Role Summary:
A strategic and hands-on Operations Lead to ensure the resilience, performance, and cost-effectiveness of our Azure-based data platform. This role is at the heart of our data ecosystem,
combining platform reliability, incident response, SLA management, cost optimization (FinOps), and deployment oversight.
You will be the single point of contact for operational issues, driving rapid resolution during outages, leading communications with stakeholders, and shaping the processes that keep our
platform running smoothly and efficiently.
Responsibilities:
- Own the day-to-day stability and performance of our Azure data platform (Synapse, Databricks, ADF, Power BI).
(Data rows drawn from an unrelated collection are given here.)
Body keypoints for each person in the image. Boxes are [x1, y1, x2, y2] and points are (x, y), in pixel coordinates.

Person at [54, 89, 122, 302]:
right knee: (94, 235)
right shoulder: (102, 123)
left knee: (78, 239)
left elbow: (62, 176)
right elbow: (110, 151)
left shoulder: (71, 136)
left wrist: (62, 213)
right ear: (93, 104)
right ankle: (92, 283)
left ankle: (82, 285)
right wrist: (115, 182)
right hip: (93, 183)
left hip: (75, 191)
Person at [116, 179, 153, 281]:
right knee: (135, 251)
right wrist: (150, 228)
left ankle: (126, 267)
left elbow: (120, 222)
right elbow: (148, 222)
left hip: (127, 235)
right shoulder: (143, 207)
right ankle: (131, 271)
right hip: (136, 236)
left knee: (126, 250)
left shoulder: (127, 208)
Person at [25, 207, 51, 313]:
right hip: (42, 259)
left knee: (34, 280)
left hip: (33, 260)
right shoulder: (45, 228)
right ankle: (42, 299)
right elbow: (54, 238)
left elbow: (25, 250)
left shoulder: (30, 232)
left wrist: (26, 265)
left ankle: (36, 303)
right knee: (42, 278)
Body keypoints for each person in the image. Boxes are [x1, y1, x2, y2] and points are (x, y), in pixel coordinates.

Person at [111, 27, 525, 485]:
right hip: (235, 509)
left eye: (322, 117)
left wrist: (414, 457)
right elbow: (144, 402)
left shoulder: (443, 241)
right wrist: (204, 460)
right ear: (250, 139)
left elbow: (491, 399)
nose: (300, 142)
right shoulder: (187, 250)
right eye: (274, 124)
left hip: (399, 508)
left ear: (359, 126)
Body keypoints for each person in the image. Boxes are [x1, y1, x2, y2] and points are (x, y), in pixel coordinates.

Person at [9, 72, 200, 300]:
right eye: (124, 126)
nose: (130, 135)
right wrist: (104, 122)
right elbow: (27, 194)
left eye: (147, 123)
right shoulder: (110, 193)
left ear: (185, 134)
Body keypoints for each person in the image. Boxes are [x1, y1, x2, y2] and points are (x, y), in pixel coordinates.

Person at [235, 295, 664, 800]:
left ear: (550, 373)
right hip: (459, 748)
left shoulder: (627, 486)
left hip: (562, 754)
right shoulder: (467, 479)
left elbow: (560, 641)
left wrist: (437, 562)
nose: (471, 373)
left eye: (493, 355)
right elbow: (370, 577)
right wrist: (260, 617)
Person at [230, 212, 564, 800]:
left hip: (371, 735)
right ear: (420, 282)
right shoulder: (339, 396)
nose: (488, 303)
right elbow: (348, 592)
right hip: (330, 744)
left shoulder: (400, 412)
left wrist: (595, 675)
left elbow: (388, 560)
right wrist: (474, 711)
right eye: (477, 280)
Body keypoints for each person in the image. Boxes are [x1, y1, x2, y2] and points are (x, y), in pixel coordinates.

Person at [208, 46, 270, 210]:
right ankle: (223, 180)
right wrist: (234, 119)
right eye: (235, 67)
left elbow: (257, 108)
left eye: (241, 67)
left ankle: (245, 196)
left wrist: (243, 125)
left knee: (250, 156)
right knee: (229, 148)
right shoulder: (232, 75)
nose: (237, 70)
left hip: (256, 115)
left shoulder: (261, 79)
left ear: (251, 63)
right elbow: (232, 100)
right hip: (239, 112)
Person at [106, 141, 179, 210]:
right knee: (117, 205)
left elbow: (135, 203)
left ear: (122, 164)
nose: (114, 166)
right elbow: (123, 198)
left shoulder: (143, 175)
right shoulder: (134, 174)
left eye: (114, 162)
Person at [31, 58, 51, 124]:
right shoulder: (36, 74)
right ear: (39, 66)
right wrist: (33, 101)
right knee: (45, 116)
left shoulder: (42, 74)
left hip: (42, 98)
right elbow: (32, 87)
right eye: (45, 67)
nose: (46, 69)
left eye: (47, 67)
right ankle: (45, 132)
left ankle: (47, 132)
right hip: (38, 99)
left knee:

- Act as the primary point of contact for incidents and outages — driving resolution, root cause analysis, and clear stakeholder communication.
- Define, implement, and enforce SLAs for critical pipelines, datasets, and reporting assets.
- Run FinOps forums with business stakeholders to improve cost transparency, accountability, and efficiency across the platform.
- Oversee CI/CD pipelines and deployments, ensuring reliable, safe, and compliant delivery of data platform changes.
- Champion monitoring, observability, and automation to detect and resolve issues proactively while reducing manual intervention.
- Develop and maintain operational runbooks, escalation protocols, and incident playbooks to strengthen resilience.
- Partner with data engineering and analytics teams to align operational strategy with business goals and future platform roadmap.
Skills Required:
- Operational Leadership: Proven track record in leading operations for large-scale data platforms, ensuring stability, performance, and stakeholder trust.
- Incident & SLA Management: Skilled in incident triage, root cause analysis, escalation handling, and defining/enforcing SLAs with cross-functional teams.
- Azure Data Stack: Hands-on experience with Azure Synapse, Databricks, ADF, and Power BI, with the ability to guide best practices and optimisations.
- Automation & CI/CD: Familiar with CI/CD processes and automation to streamline deployments and reduce manual intervention.
- FinOps Mindset: Experience in cost management, usage reporting, and running forums with business stakeholders to drive accountability and efficiency.
- Monitoring & Observability: Knowledge of modern monitoring, alerting, and data quality frameworks to ensure proactive platform health management.